--- Data for this exercise ---

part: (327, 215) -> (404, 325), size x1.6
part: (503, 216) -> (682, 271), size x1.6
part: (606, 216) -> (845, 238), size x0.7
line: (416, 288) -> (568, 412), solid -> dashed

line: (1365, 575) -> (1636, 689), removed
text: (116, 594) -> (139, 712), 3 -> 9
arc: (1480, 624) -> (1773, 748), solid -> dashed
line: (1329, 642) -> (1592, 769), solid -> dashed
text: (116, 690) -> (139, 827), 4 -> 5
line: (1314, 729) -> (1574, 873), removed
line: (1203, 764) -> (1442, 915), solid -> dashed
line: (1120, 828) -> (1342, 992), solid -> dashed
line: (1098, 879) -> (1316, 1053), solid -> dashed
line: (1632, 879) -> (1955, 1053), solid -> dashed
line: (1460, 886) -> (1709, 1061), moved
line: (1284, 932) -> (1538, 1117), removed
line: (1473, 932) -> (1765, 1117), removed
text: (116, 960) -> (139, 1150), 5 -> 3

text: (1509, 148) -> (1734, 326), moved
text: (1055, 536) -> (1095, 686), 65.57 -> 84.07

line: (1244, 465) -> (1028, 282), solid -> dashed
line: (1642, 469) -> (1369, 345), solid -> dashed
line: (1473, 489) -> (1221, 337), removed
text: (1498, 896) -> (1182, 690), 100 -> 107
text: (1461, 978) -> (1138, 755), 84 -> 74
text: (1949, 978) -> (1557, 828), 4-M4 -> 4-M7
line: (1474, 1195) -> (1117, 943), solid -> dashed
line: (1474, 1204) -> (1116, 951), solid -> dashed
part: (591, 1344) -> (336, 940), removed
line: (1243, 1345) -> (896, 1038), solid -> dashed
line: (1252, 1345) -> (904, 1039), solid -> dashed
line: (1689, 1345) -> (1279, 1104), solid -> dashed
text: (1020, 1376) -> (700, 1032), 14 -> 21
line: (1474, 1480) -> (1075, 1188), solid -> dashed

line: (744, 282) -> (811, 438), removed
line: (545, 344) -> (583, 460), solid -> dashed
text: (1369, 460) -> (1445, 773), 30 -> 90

---

→ Instructions to follow: Show each line from the material above where the string "removed" can be found.

→ Response to the task:
line: (1365, 575) -> (1636, 689), removed
line: (1314, 729) -> (1574, 873), removed
line: (1284, 932) -> (1538, 1117), removed
line: (1473, 932) -> (1765, 1117), removed
line: (1473, 489) -> (1221, 337), removed
part: (591, 1344) -> (336, 940), removed
line: (744, 282) -> (811, 438), removed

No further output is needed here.